Aufgabe 1 => Wiederhole wortgetreu den Abschnitt der Filmkritik zu «Dream Scenario» von „Die Karriere des“ bis einschließlich „einem überraschenden Höhepunkt.“.
Aufgabe 2 => Schreibe die Filmkritik zu «Dream Scenario» im Anschluss an ihren letzten Satz weiter.
------ Ausgangstext
Die Karriere des Nicholas Cage ist schon wirklich eine spezielle: vom Action-Star der 90er («The Rock», «Con-Air», «Face/Off») und Oscar-Gewinner («Leaving Las Vegas») bis zur Lachnummer der Entertainmentindustrie, während er sich mit Direct-to-DVD-Filmen der schlechteren Sorte über Wasser halten musste. Doch ganz zum Ende seiner Karriere gelang ihm noch einmal eine Renaissance als angesehener Charakterdarsteller in Indie-Produktionen. Mit «Pig», «Unbearable Weight of Massive Talent» und nun «Dream Scenario» des A24-Studios beendet er eine lange Karriere auf einem überraschenden Höhepunkt.
Und in gewisser Weise behandelt Dream Scenario diese Wechselhaftigkeit des Lebens: der biedere Universitätsprofessor Paul Matthews lebt sein graues Leben als Familienvater und "unter seinen Möglichkeiten Gebliebener". Sein Buch, das er zudem noch nicht einmal geschrieben hat, findet keinen Verleger, seine beste Idee wurde ihm von einer Kollegin gestohlen und die Ehebeziehung ist erkaltet. So weit, so Walter White. Doch sein Leben ändert sich schlagartig, als er plötzlich willkürlich fremden Menschen im Traum erscheint - zunächst nur als passiver Statist im Hintergrund. Paul steuert dies nicht aktiv und hat damit auch eigentlich gar nichts zu tun, aber nach und nach entwickelt sich ein Kult um seine Person und heutzutage würde man sagen, er "geht viral". Man muss hier natürlich nicht weit um die Ecke denken, um Parallelen zu Cages echtem Aufstieg in den 90ern zu sehen. Und wenn seine Studenten sich mit Paul ablichten und Selfies machen wollen, sind das natürlich junge Schauspieler, die vermutlich hinter den Kulissen ebenfalls um Selfie-Audienz mit Hollywood-Legende Nicholas Cage gebeten haben. Diese doppelte Ebene wird sogar noch mehr auf die Spitze getrieben, als Pauls Viralität plötzlich ins Gegenteil umschlägt, als nämlich Traum-Paul anfängt, in den Träumen die Träumer anzugreifen. Plötzlich haben die Menschen Angst vor dem Mann, der ihnen nachts als eine Art Freddy Krueger erscheint und sie im Traum brutal angeht. Paul wird gecancelt, Werbedeals werden gestoppt und auch Ex-Präsident Obama ist plötzlich nicht mehr an einem Treffen interessiert...
------------
------ Extrahierte Daten
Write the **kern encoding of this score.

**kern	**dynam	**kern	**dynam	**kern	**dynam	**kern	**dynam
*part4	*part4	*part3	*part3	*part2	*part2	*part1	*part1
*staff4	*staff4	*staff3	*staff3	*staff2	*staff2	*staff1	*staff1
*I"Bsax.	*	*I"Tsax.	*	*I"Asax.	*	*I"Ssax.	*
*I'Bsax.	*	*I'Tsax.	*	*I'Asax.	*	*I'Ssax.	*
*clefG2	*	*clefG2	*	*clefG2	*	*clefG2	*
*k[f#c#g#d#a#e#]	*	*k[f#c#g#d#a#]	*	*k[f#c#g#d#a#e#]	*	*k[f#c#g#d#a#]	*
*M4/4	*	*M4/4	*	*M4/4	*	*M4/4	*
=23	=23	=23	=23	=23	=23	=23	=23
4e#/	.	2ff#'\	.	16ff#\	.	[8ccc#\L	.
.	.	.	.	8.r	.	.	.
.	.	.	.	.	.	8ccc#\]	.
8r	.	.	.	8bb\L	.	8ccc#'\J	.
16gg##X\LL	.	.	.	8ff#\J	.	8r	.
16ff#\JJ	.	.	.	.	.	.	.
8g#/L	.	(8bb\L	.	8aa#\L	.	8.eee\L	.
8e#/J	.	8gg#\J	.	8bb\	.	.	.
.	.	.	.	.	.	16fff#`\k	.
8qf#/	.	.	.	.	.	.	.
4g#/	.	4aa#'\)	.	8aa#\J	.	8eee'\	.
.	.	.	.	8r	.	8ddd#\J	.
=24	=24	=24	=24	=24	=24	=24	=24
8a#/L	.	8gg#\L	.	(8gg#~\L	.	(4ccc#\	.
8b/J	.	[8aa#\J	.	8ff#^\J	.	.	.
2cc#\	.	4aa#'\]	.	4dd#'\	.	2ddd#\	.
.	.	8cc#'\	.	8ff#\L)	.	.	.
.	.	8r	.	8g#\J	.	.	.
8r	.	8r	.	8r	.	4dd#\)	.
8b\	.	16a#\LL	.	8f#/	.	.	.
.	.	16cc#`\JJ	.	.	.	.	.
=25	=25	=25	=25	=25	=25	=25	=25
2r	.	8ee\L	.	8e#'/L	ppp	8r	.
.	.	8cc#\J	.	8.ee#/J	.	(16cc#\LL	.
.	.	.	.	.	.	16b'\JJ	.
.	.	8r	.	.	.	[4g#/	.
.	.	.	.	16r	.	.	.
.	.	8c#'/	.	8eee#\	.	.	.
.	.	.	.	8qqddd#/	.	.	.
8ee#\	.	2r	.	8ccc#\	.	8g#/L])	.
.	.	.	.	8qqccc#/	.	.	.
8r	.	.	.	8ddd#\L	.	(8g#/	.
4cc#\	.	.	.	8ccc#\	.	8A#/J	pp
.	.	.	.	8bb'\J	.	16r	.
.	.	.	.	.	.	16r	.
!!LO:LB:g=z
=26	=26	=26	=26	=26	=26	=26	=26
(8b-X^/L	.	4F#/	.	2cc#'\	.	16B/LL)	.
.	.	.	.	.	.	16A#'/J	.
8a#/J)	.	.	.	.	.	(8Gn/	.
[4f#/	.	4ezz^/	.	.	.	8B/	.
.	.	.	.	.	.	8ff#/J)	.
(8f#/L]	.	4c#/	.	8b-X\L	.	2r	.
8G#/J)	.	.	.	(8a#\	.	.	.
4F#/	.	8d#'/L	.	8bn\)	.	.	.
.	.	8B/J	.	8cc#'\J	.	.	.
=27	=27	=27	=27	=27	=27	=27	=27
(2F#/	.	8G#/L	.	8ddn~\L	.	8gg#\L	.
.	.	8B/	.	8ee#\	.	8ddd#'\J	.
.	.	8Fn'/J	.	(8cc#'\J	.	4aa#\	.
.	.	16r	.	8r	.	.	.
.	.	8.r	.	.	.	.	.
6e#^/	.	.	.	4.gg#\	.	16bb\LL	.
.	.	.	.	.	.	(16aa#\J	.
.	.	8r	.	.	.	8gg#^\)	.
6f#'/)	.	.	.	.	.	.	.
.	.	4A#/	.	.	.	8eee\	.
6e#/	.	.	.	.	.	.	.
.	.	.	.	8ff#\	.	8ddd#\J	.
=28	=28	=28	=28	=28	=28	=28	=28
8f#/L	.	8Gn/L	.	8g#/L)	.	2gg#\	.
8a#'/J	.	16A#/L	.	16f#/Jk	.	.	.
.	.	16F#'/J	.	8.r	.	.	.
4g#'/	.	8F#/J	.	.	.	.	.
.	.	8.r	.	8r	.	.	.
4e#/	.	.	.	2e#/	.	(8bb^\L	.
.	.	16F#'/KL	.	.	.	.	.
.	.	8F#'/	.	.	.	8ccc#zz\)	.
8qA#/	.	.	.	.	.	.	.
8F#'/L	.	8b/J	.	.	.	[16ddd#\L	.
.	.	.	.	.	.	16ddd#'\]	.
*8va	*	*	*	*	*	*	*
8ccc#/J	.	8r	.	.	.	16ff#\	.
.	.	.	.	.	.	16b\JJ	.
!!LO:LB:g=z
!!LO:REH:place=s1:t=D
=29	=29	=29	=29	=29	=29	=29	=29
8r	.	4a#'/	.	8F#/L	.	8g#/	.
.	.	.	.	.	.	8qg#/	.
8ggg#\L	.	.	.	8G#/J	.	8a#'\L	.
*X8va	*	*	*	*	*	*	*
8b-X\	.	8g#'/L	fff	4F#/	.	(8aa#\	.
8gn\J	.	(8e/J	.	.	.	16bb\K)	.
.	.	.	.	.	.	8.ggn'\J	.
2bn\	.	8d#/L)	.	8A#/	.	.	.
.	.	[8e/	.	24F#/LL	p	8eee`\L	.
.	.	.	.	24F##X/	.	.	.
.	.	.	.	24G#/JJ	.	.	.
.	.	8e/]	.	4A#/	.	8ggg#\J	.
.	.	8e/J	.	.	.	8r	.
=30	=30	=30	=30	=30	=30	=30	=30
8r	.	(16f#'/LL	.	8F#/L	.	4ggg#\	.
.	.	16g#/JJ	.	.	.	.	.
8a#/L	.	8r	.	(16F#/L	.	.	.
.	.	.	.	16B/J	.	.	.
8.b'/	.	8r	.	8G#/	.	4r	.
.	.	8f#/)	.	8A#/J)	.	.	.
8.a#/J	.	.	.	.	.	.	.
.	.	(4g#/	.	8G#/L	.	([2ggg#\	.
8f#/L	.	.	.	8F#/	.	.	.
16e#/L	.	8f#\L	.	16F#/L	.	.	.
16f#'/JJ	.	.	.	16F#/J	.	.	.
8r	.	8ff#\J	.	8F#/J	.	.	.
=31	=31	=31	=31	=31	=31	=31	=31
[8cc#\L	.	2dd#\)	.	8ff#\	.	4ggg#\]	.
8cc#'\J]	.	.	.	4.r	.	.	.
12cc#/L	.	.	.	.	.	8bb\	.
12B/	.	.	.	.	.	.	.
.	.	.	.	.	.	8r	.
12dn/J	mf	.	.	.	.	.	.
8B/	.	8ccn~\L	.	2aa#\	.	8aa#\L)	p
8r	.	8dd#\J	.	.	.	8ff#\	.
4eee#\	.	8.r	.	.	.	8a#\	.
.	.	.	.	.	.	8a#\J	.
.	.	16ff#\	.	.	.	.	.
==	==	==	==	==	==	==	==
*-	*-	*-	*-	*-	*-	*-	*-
------------
Antwort 1 =>
Die Karriere des Nicholas Cage ist schon wirklich eine spezielle: vom Action-Star der 90er («The Rock», «Con-Air», «Face/Off») und Oscar-Gewinner («Leaving Las Vegas») bis zur Lachnummer der Entertainmentindustrie, während er sich mit Direct-to-DVD-Filmen der schlechteren Sorte über Wasser halten musste. Doch ganz zum Ende seiner Karriere gelang ihm noch einmal eine Renaissance als angesehener Charakterdarsteller in Indie-Produktionen. Mit «Pig», «Unbearable Weight of Massive Talent» und nun «Dream Scenario» des A24-Studios beendet er eine lange Karriere auf einem überraschenden Höhepunkt.

Antwort 2 =>
Man sieht schon, dass der Film mit vielen Themen und Meta-Ebenen jongliert - und meistens hält Regisseur Kristoffer Borgli diese Storybälle gut in der Luft. Ganz am Ende zieht er diese Zirkusnummer vielleicht etwas zu sehr in die Länge, anstatt sich an einer besseren Stelle einfach zu verbeugen und die Bühne mit Applaus zu verlassen - aber das schmälert den Gesamteindruck nur leicht. Vor allem die Besetzung von Cage war, man muss es so sagen, ein echter Coup. Zwar gibt es bestimmt Darsteller, die aus der Tragik des Paul Matthews schauspielerisch mehr rausgeholt hätten als Cage, aber sie hätten eben nicht diese Vita, die sich im Film so merkwürdig passend spiegelt, mitgebracht.
Außerdem wird Cage schon seit Langem für sein Slapsticktalent unterschätzt. Wenn er in den Träumen stumm nur mit dem Körper spielen darf, brilliert er mit komödiantischem Timing. Cage hat nun angekündigt, seine Karriere nach diesem Indie-Dreierpack zu beenden. Der Traum ist ausgeträumt. Aber uns Zuschauern war es eine Ehre, mitträumen zu dürfen.